Sum Of Tangent Squared?

Geometry Level 4

$\large \sum_{r=0}^{89}\tan^2(r^\circ)$

If the value of the above summation can be expressed as $\dfrac{p}{q}$ , where $p$ and $q$ are coprime positive integers, find $p+q$

Clarification : Angles are measured in degrees.

This problem is part of my set: Geometry

1 solution

Otto Bretscher
Mar 18, 2016

Use the formula $\sum_{k=0}^{n-1}\tan^2\left(\frac{k\pi}{2n}\right)=\frac{(n-1)(2n-1)}{3}$ with $n=90$ . Find various proofs in the solutions here

Tu comprends la langue français?

Department 8 - 5 years, 2 months ago

On parle français en Suisse (mais ma langue maternelle est suisse-allemand).
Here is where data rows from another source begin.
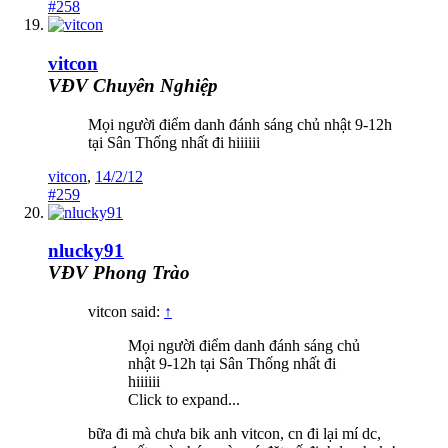
#258
vitcon
VĐV Chuyên Nghiệp
Mọi người điểm danh đánh sáng chủ nhật 9-12h
tại Sân Thống nhất đi hiiiiii
vitcon
,
14/2/12
#259
nlucky91
VĐV Phong Trào
vitcon said:
↑
Mọi người điểm danh đánh sáng chủ
nhật 9-12h tại Sân Thống nhất đi
hiiiiii
Click to expand...
bữa đi mà chưa bik anh vitcon, cn đi lại mí dc,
Otto Bretscher - 5 years, 2 months ago

Didn't know that such a problem had been already given once.

A Former Brilliant Member - 5 years, 2 months ago

It's good to remind people of this lovely formula (and its proof) from time to time ;)
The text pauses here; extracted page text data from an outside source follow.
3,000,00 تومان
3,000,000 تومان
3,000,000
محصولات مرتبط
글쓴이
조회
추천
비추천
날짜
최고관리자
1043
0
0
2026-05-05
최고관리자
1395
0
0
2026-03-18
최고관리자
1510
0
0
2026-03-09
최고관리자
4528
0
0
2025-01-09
Otto Bretscher - 5 years, 2 months ago

By the way, just asking, how is it that your question is level 4 while mine (pretty much same as yours) is level 5?

A Former Brilliant Member - 5 years, 2 months ago

@A Former Brilliant Member – These "Levels" seem pretty random to me anyway

Otto Bretscher - 5 years, 2 months ago